Erhöhte Strahlenwerte am Zwischenlager Gorleben - Grüne: Das ist eine rote Ampel

Castor im November ungewiss

Hannover. Nach dem Anstieg von Strahlenwerten am Atommüll-Zwischenlager Gorleben ist der nächste Castor-Transport im November ungewiss. Das Umweltministerium in Hannover erklärte am Dienstagabend nach einem Expertentreffen, es werde dem Transport erst zustimmen, wenn es Maßnahmen des Betreibers zur Verringerung der Strahlenbelastung geprüft habe. Konkret habe der Betreiber vorgeschlagen, die Castor-Behälter in der Lagerhalle umzulagern, um so die Messwerte am Zaun des Geländes zu senken.
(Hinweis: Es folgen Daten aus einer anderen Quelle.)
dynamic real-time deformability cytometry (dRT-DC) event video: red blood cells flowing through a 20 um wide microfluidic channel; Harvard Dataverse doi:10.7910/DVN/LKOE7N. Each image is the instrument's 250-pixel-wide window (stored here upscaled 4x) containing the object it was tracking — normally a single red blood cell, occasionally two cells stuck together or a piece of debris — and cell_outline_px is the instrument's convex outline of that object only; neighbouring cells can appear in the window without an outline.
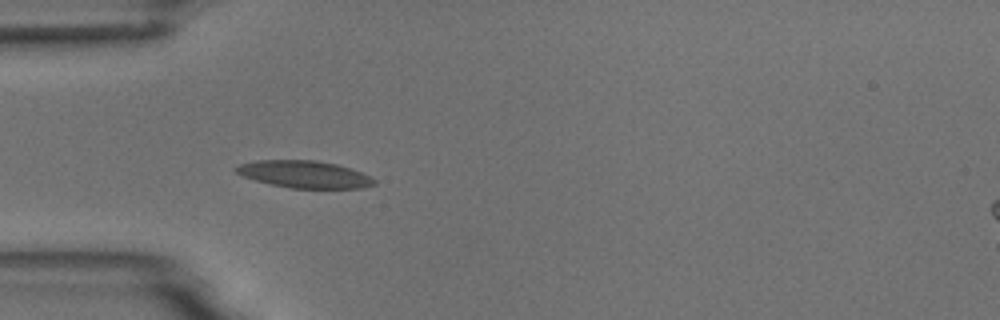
{"species": "common noctule bat (a hibernating species)", "species_latin": "Nyctalus noctula", "temperature_condition": "room temperature", "stored_images_in_passage": 4, "camera_frame_rate_fps": 3000, "um_per_image_px": 0.085, "animal": {"sex": "male", "body_mass_g": 18.8}, "frame": {"image": 1, "passage_image": 4, "time_ms": 3.667, "image_size_px": [1000, 320], "cell_outline_px": [[376, 184], [360, 188], [292, 188], [272, 184], [256, 180], [244, 176], [236, 172], [232, 168], [240, 164], [256, 160], [316, 160], [336, 164], [360, 172], [376, 180]], "centroid_in_image_um": [25.85, 14.81], "position_along_channel_um": 59.2, "area_um2": 21.62}}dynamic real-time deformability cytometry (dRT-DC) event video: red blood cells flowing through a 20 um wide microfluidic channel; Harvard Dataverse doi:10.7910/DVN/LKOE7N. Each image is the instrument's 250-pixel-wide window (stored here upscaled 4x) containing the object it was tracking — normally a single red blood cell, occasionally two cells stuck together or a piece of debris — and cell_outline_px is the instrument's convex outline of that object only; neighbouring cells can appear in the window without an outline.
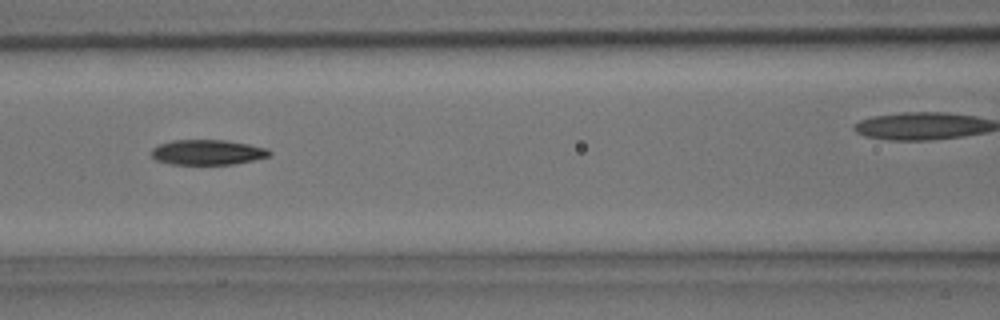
{"species": "common noctule bat (a hibernating species)", "species_latin": "Nyctalus noctula", "temperature_condition": "room temperature", "stored_images_in_passage": 23, "camera_frame_rate_fps": 3000, "um_per_image_px": 0.085, "animal": {"sex": "male", "body_mass_g": 15.6}, "frame": {"image": 1, "passage_image": 7, "time_ms": 2.0, "image_size_px": [1000, 320], "cell_outline_px": [[272, 152], [268, 156], [236, 164], [168, 164], [156, 160], [152, 156], [152, 148], [160, 144], [172, 140], [224, 140], [248, 144], [268, 148]], "centroid_in_image_um": [17.63, 12.94], "position_along_channel_um": 149.0, "area_um2": 17.22}}
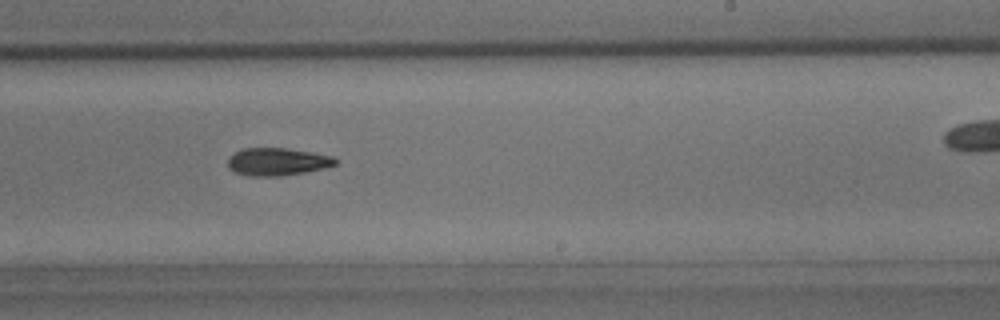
{"frame": {"image": 2, "passage_image": 14, "time_ms": 4.333, "image_size_px": [1000, 320], "cell_outline_px": [[336, 164], [324, 168], [304, 172], [280, 176], [248, 176], [232, 172], [228, 168], [228, 156], [244, 148], [284, 148], [332, 156], [336, 160]], "centroid_in_image_um": [23.5, 13.76], "position_along_channel_um": 265.5, "area_um2": 17.22}}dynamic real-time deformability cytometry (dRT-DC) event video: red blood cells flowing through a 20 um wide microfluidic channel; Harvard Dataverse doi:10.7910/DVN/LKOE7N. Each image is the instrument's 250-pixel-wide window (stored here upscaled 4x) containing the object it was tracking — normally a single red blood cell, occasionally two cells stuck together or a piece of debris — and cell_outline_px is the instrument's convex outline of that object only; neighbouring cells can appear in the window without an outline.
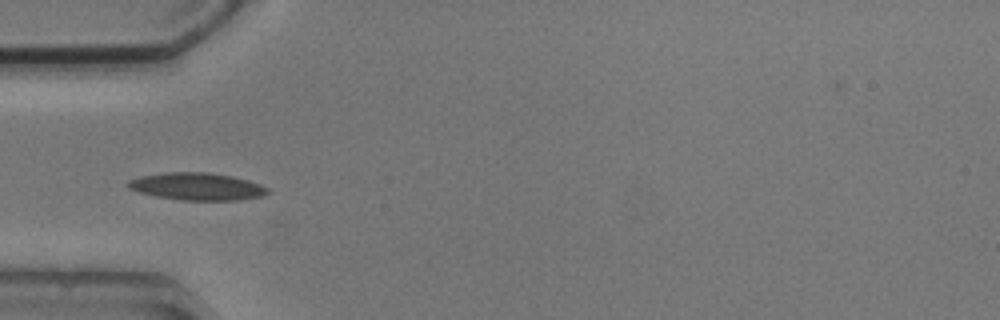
{"species": "common noctule bat (a hibernating species)", "species_latin": "Nyctalus noctula", "temperature_condition": "cold", "stored_images_in_passage": 6, "camera_frame_rate_fps": 3000, "um_per_image_px": 0.085, "animal": {"sex": "male", "body_mass_g": 20.5, "forearm_length_mm": 52.5}, "frame": {"image": 1, "passage_image": 4, "time_ms": 3.333, "image_size_px": [1000, 320], "cell_outline_px": [[268, 192], [260, 196], [240, 200], [180, 200], [156, 196], [140, 192], [128, 188], [128, 180], [140, 176], [168, 172], [208, 172], [232, 176], [248, 180], [260, 184], [268, 188]], "centroid_in_image_um": [16.74, 15.84], "position_along_channel_um": 68.3, "area_um2": 22.14}}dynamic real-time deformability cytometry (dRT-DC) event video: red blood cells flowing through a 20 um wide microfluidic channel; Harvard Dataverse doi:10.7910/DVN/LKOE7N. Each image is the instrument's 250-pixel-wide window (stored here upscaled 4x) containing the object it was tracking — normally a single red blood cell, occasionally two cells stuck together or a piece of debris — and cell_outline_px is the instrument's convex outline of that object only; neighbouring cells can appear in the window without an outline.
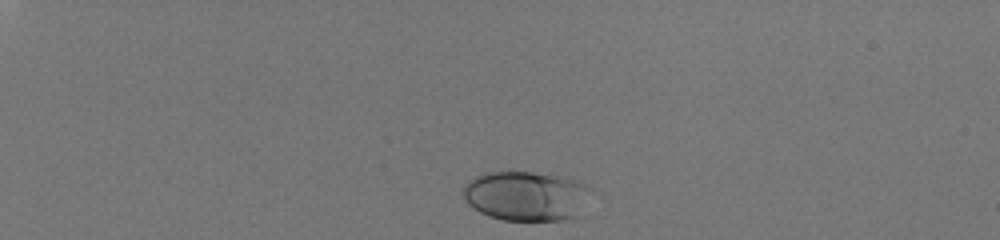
{"species": "human", "species_latin": "Homo sapiens", "temperature_condition": "room temperature", "stored_images_in_passage": 7, "camera_frame_rate_fps": 3000, "um_per_image_px": 0.085, "donor": {"sex": "male"}, "frame": {"image": 1, "passage_image": 2, "time_ms": 0.333, "image_size_px": [1000, 240], "cell_outline_px": [[592, 188], [580, 216], [564, 220], [504, 220], [488, 216], [480, 212], [468, 204], [464, 196], [464, 184], [476, 176], [484, 172], [532, 172], [564, 176], [576, 180]], "centroid_in_image_um": [44.76, 16.65], "position_along_channel_um": 40.2, "area_um2": 37.22}}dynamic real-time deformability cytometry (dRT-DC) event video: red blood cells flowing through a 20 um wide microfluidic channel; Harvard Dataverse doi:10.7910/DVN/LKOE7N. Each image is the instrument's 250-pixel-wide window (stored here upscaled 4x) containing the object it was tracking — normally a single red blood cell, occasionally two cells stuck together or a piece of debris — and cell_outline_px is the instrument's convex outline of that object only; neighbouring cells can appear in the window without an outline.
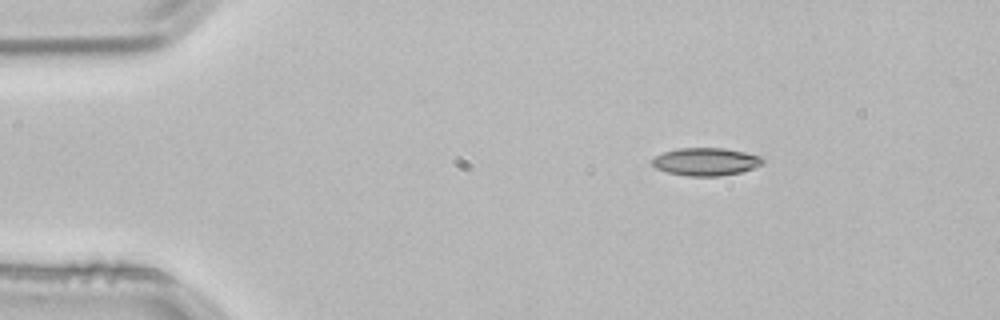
{"species": "common noctule bat (a hibernating species)", "species_latin": "Nyctalus noctula", "temperature_condition": "room temperature", "stored_images_in_passage": 2, "camera_frame_rate_fps": 3000, "um_per_image_px": 0.085, "animal": {"sex": "male", "body_mass_g": 21.5, "forearm_length_mm": 52.0}, "frame": {"image": 1, "passage_image": 1, "time_ms": 0.0, "image_size_px": [1000, 320], "cell_outline_px": [[764, 164], [740, 172], [720, 176], [688, 176], [668, 172], [656, 168], [648, 160], [664, 152], [676, 148], [724, 148], [744, 152], [760, 156], [764, 160]], "centroid_in_image_um": [59.97, 13.74], "position_along_channel_um": 25.0, "area_um2": 17.92}}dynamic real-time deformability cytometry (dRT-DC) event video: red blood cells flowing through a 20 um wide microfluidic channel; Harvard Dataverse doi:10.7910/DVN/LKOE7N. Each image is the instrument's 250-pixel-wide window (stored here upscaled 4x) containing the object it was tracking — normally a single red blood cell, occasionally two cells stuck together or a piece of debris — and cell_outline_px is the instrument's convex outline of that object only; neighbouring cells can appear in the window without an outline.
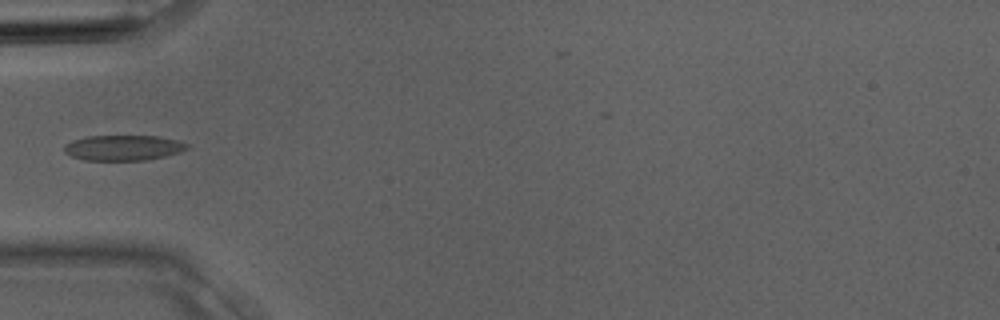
{"species": "Egyptian fruit bat (a non-hibernating species)", "species_latin": "Rousettus aegyptiacus", "temperature_condition": "room temperature", "stored_images_in_passage": 3, "camera_frame_rate_fps": 3000, "um_per_image_px": 0.085, "animal": {"sex": "male"}, "frame": {"image": 1, "passage_image": 3, "time_ms": 0.667, "image_size_px": [1000, 320], "cell_outline_px": [[188, 148], [180, 152], [164, 156], [144, 160], [84, 160], [72, 156], [64, 152], [64, 148], [72, 140], [88, 136], [156, 136], [176, 140], [188, 144]], "centroid_in_image_um": [10.47, 12.56], "position_along_channel_um": 74.5, "area_um2": 17.92}}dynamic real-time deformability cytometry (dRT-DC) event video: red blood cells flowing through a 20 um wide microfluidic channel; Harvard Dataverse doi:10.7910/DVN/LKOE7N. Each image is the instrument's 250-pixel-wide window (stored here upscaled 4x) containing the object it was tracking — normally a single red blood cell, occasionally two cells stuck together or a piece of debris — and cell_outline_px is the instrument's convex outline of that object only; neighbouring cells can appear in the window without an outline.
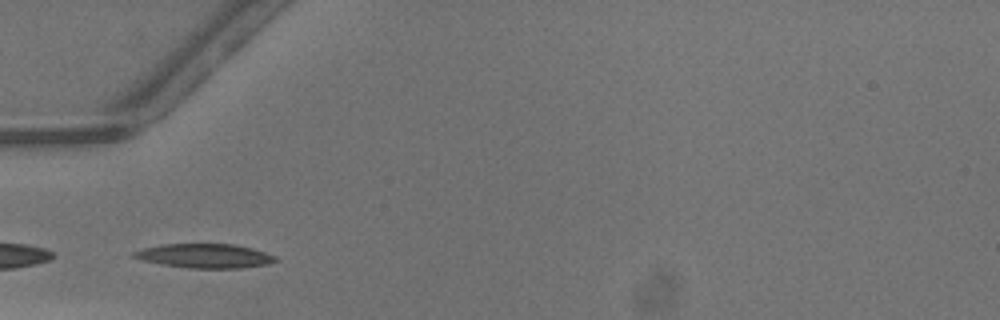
{"species": "common noctule bat (a hibernating species)", "species_latin": "Nyctalus noctula", "temperature_condition": "warm", "stored_images_in_passage": 9, "camera_frame_rate_fps": 3000, "um_per_image_px": 0.085, "animal": {"sex": "male", "body_mass_g": 13.3}, "frame": {"image": 1, "passage_image": 4, "time_ms": 1.0, "image_size_px": [1000, 320], "cell_outline_px": [[280, 260], [268, 264], [240, 268], [188, 268], [160, 264], [144, 260], [132, 256], [132, 252], [144, 248], [160, 244], [236, 244], [252, 248], [276, 256]], "centroid_in_image_um": [17.43, 21.75], "position_along_channel_um": 67.6, "area_um2": 20.0}}
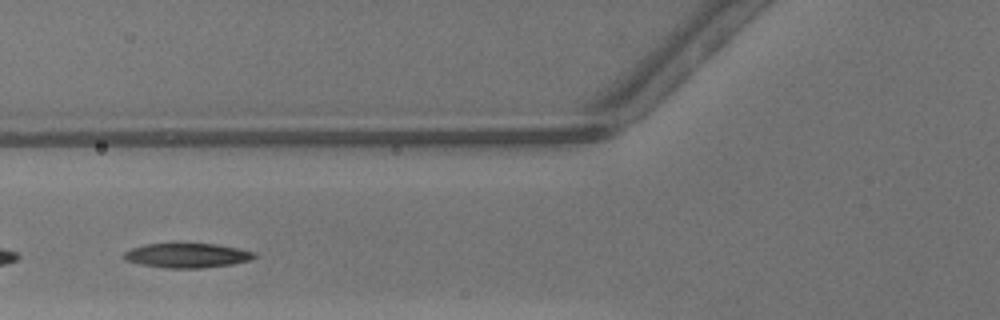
{"frame": {"image": 2, "passage_image": 7, "time_ms": 2.0, "image_size_px": [1000, 320], "cell_outline_px": [[256, 256], [252, 260], [232, 264], [200, 268], [164, 268], [140, 264], [124, 260], [120, 256], [124, 252], [132, 248], [144, 244], [216, 244], [240, 248], [256, 252]], "centroid_in_image_um": [15.9, 21.72], "position_along_channel_um": 109.9, "area_um2": 18.79}}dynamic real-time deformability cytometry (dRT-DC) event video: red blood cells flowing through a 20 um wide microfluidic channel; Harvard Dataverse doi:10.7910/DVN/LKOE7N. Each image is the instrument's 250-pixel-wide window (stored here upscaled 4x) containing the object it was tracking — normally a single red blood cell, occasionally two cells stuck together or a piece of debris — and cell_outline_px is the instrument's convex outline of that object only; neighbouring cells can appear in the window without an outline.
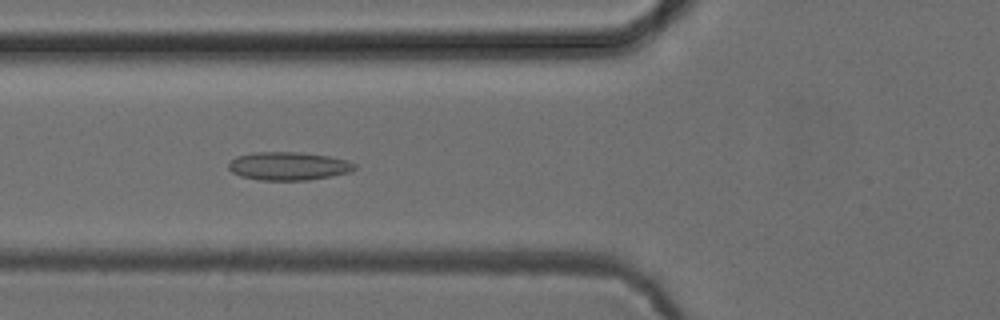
{"species": "common noctule bat (a hibernating species)", "species_latin": "Nyctalus noctula", "temperature_condition": "cold", "stored_images_in_passage": 36, "camera_frame_rate_fps": 3000, "um_per_image_px": 0.085, "animal": {"sex": "female", "body_mass_g": 24.6, "forearm_length_mm": 56.2}, "frame": {"image": 1, "passage_image": 4, "time_ms": 1.0, "image_size_px": [1000, 320], "cell_outline_px": [[356, 168], [352, 172], [332, 176], [308, 180], [260, 180], [240, 176], [232, 172], [228, 168], [228, 164], [236, 156], [252, 152], [300, 152], [328, 156], [348, 160], [356, 164]], "centroid_in_image_um": [24.54, 14.11], "position_along_channel_um": 101.3, "area_um2": 20.92}}
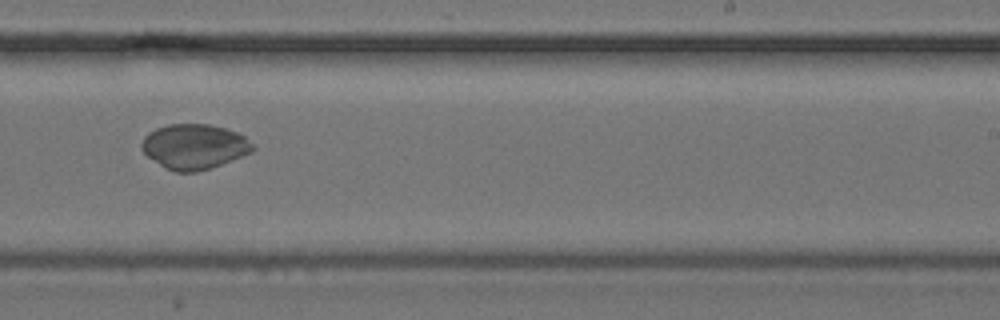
{"frame": {"image": 2, "passage_image": 16, "time_ms": 5.0, "image_size_px": [1000, 320], "cell_outline_px": [[256, 148], [252, 152], [220, 164], [196, 172], [176, 172], [160, 164], [148, 156], [140, 148], [140, 144], [144, 136], [148, 132], [156, 128], [168, 124], [208, 124], [224, 128], [236, 132], [244, 136], [256, 144]], "centroid_in_image_um": [16.52, 12.44], "position_along_channel_um": 272.5, "area_um2": 29.02}}
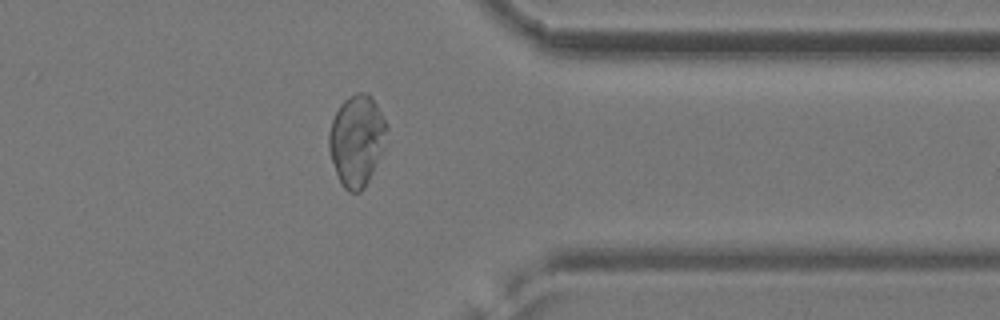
{"frame": {"image": 3, "passage_image": 25, "time_ms": 8.0, "image_size_px": [1000, 320], "cell_outline_px": [[388, 128], [384, 148], [364, 188], [360, 192], [348, 192], [340, 184], [328, 148], [328, 132], [332, 120], [340, 104], [348, 96], [356, 92], [368, 92], [372, 96], [388, 124]], "centroid_in_image_um": [30.33, 11.9], "position_along_channel_um": 381.1, "area_um2": 30.92}}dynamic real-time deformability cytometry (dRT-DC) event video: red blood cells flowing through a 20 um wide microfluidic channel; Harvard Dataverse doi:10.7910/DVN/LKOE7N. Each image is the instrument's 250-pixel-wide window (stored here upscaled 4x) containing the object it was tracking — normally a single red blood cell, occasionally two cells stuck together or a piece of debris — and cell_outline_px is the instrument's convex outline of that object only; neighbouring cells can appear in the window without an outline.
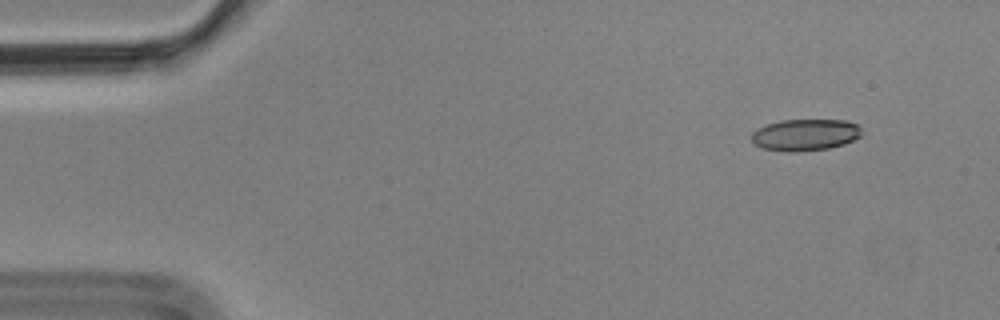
{"species": "Egyptian fruit bat (a non-hibernating species)", "species_latin": "Rousettus aegyptiacus", "temperature_condition": "cold", "stored_images_in_passage": 6, "camera_frame_rate_fps": 3000, "um_per_image_px": 0.085, "animal": {"sex": "male"}, "frame": {"image": 1, "passage_image": 2, "time_ms": 0.333, "image_size_px": [1000, 320], "cell_outline_px": [[860, 136], [844, 144], [828, 148], [796, 152], [792, 152], [764, 148], [756, 144], [752, 140], [752, 132], [768, 124], [780, 120], [844, 120], [860, 124]], "centroid_in_image_um": [68.47, 11.45], "position_along_channel_um": 16.5, "area_um2": 20.06}}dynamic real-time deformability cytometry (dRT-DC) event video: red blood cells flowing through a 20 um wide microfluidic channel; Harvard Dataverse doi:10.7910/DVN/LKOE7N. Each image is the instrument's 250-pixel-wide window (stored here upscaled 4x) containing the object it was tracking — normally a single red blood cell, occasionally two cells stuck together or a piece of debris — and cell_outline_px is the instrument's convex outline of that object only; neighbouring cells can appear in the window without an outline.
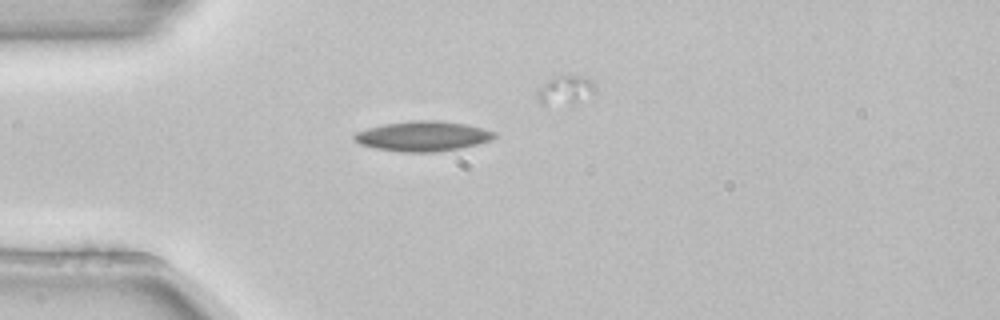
{"species": "common noctule bat (a hibernating species)", "species_latin": "Nyctalus noctula", "temperature_condition": "room temperature", "stored_images_in_passage": 4, "camera_frame_rate_fps": 3000, "um_per_image_px": 0.085, "animal": {"sex": "female", "body_mass_g": 22.7, "forearm_length_mm": 54.2}, "frame": {"image": 1, "passage_image": 4, "time_ms": 1.0, "image_size_px": [1000, 320], "cell_outline_px": [[496, 136], [492, 140], [460, 148], [436, 152], [400, 152], [376, 148], [360, 144], [352, 136], [356, 132], [368, 128], [384, 124], [412, 120], [436, 120], [464, 124], [484, 128], [496, 132]], "centroid_in_image_um": [35.96, 11.57], "position_along_channel_um": 49.0, "area_um2": 24.45}}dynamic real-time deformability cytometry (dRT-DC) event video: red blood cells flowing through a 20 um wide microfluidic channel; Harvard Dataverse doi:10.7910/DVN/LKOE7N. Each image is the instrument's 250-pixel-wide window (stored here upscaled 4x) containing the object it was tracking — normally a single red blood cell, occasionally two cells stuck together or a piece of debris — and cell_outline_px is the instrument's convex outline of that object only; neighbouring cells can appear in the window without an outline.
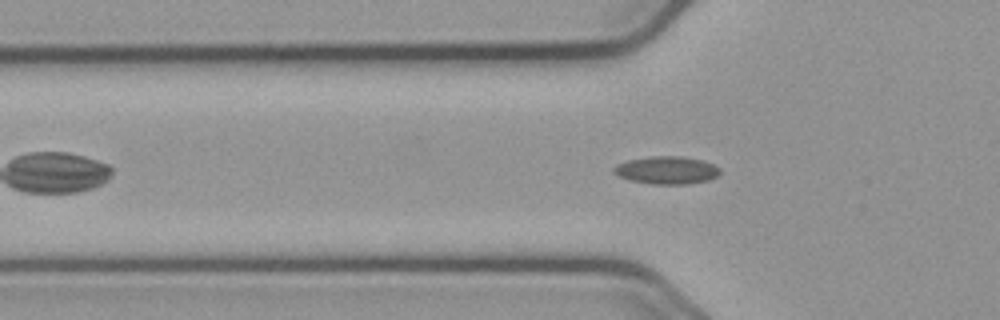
{"species": "common noctule bat (a hibernating species)", "species_latin": "Nyctalus noctula", "temperature_condition": "cold", "stored_images_in_passage": 50, "camera_frame_rate_fps": 3000, "um_per_image_px": 0.085, "animal": {"sex": "male", "body_mass_g": 23.1, "forearm_length_mm": 52.7}, "frame": {"image": 1, "passage_image": 11, "time_ms": 3.333, "image_size_px": [1000, 320], "cell_outline_px": [[720, 172], [716, 176], [708, 180], [688, 184], [652, 184], [628, 180], [612, 172], [612, 168], [616, 164], [628, 160], [652, 156], [684, 156], [704, 160], [720, 168]], "centroid_in_image_um": [56.65, 14.46], "position_along_channel_um": 69.1, "area_um2": 17.28}}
Die Grünen setzten bereits ein klares Signal. „Der nächste Castor-Transport kann nicht ins Lager“, forderte Landtagsfraktionschef Stefan Wenzel gestern in Hannover. Der zulässige Grenzwert sei eindeutig überschritten. „Das ist eine rote Ampel, die darf man nicht überfahren.“

Die für diesen Herbst geplante Atommüll-Fuhre mit elf Castoren aus der französischen Wiederaufbereitungsanlage La Hague müsse man daher sofort stoppen, verlangte auch die Chefin der grünen Europaparlamentsfraktion, Rebecca Harms. Sie verwies darauf, dass die Leichtbauhalle in Gorleben bei rund 100 Atommüll-Behältern die zulässige Strahlendosis erreicht habe. „Wie soll das bei den geplanten 400 Castoren funktionieren?“ Harms und schloss rechtliche Schritte gegen den Transport nicht aus.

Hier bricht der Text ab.